My fine art photography practise takes place in both the urban and natural environments.
I take photographs in roughly defined areas and engage over a long period of time, in this case years. Each photograph is a 'recognition' a situation or combination of elements that resonate. The resultant photograph will be carefully composed in colour without people and sometimes abstract.
The essential work is created on site in camera digitally, there is little manipulation afterwards. My file manipulation is akin to the analogue print process of 'burning' and 'holding' and minor colour or exposure changes. I work with one camera and one fixed focal length lens. The work will then join a series of pictures and a narrative will evolve. The pictures are informed by my life § and I am drawn to certain areas to express. On site the 'recognition' is instinctive. It will be a successful marriage of my concerns and the formal aspects of photography.
Can you tell us a bit more about your project ‘Loch Ardinning’?
Loch Ardinning wildlife reserve is ten minutes drive from where I stay. It’s a small area of 350 acres, just north of Glasgow, with the small loch as the centerpiece and a variety of landscape types and vegetation. The vegetation and animal habitats are protected by guiding people on well defined paths, all managed by the Scottish Wildlife Trust. Despite its proximity to a busy road and popularity with everyone from dog walkers to families to groups of inquisitive students, the experience of a landscape is undiminished.
I never intended this as a project. Like everyone else, I found the reserve a convenient way to refresh and exercise, a respite from everyday urban activity. However, I often found myself stopping to look and contemplate. Then taking a tripod and camera and stopping, looking and becoming immersed.

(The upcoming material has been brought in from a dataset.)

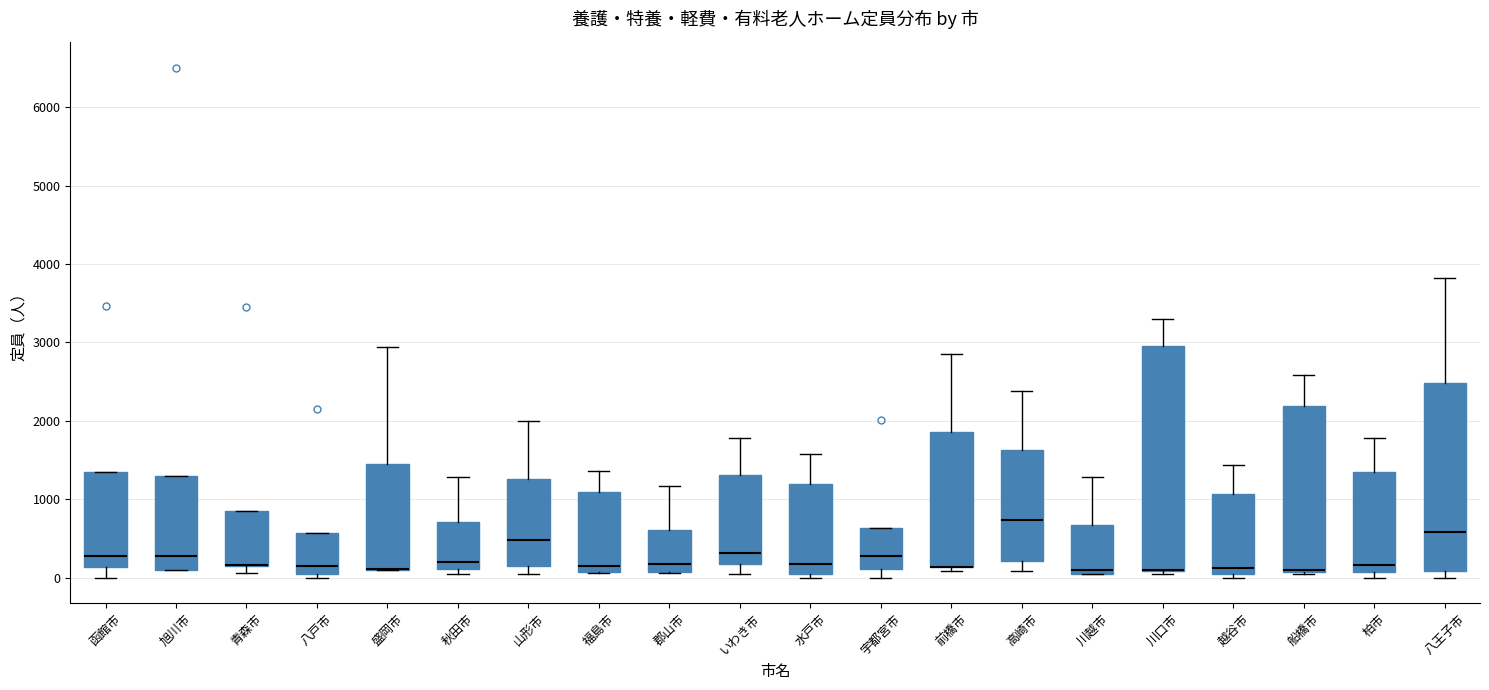

Which box is the tallest, from its lower edge to its upper edge?

川口市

The accessibility of the reserve meant frequent visits over the course of the seasons and years. The variety of vegetation, the small gorge, the rocks the moorland I find engage me as much as any wilderness. Although managed the place is wild.
The scale of the reserve suits me. I do not need high mountains or deep valleys. Indeed, the small scale of the reserve works for my practice of closer photographs. In any case beautiful and pleasant though the reserve is, the pictures are not necessarily about place. Each picture is a recognition, a combination of elements both formal and conceptual creating an image that speaks to more than vegetation, rock, water, ice, air and light. But, in the end, all that matters is the vegetation, rock, water, ice, air and light.
Tell us about your first camera
My first camera was a Cosina CSM 35mm film camera. As a company Cosina still exist though now they make bodies for other brands and also create lens’.
I then went on to Pentax, Nikon and now Canon, an EOS 5. I have also used Hasselblad though I have to admit I am no camera geek. Its the image that is important. Whichever device delivers the image quality I require.
Which other photographers, designers, artists or creative people are you loving at the moment?
In photography terms recent photobooks I have found inspirational are Zzyzx by Gregory Halpern and American Geography by Matt Black. The landscape work and approach of Thomas Joshua Cooper is equally inspirational.
My first love was Walker Evans and the work that he and others - such as Dorothea Lange - did for the Farm Security Administration, in America in the 1930’s.
Robert Frank and the book ‘The Americans’ is seminal . The conceptual approach of Yan Wang Preston in China is wonderful.
Last but not least The book by Kirsty Mackay ‘The Fish That Never Swam’ is a work close to home. I grew up in this milleu. Again the book is inspirational.
At the moment the album ‘Song of Island’ by Yashuhiro Kohno trio+ 1 is on constantly. Bon Iver, Tom Waits, Nils Frahm, Olafur Arnalds and Brian Eno are also on every playlist. Finally the work of Scottish jazz musician Fergus McCreddie is exceptional.
The work of Cornelia Parker I saw at Tate Britain and found myself totally engaged.